◆ Instructions to follow ◆
Please count the lines in the entries below that contain the string "series", and reply with only that number.

*** Opening of Available data ***

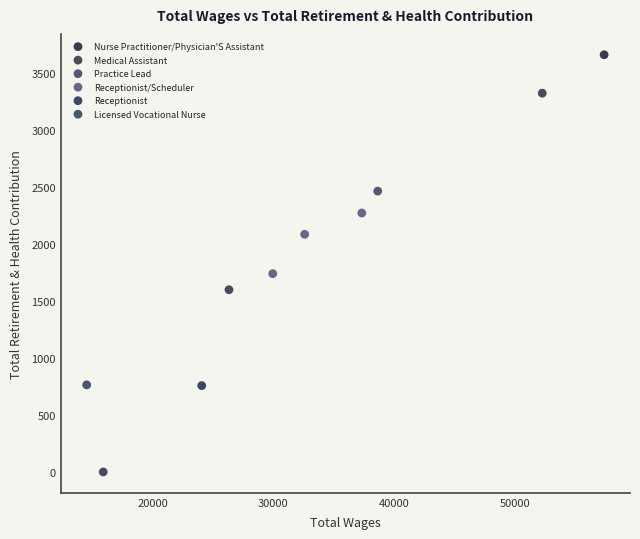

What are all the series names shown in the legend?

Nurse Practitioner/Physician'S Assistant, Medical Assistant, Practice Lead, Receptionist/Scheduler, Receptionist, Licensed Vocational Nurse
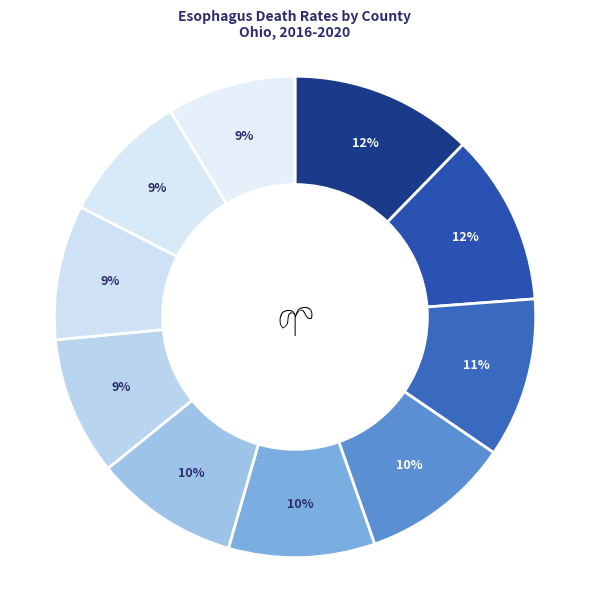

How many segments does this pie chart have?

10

*** Close of Available data ***

◆ Written answer ◆
1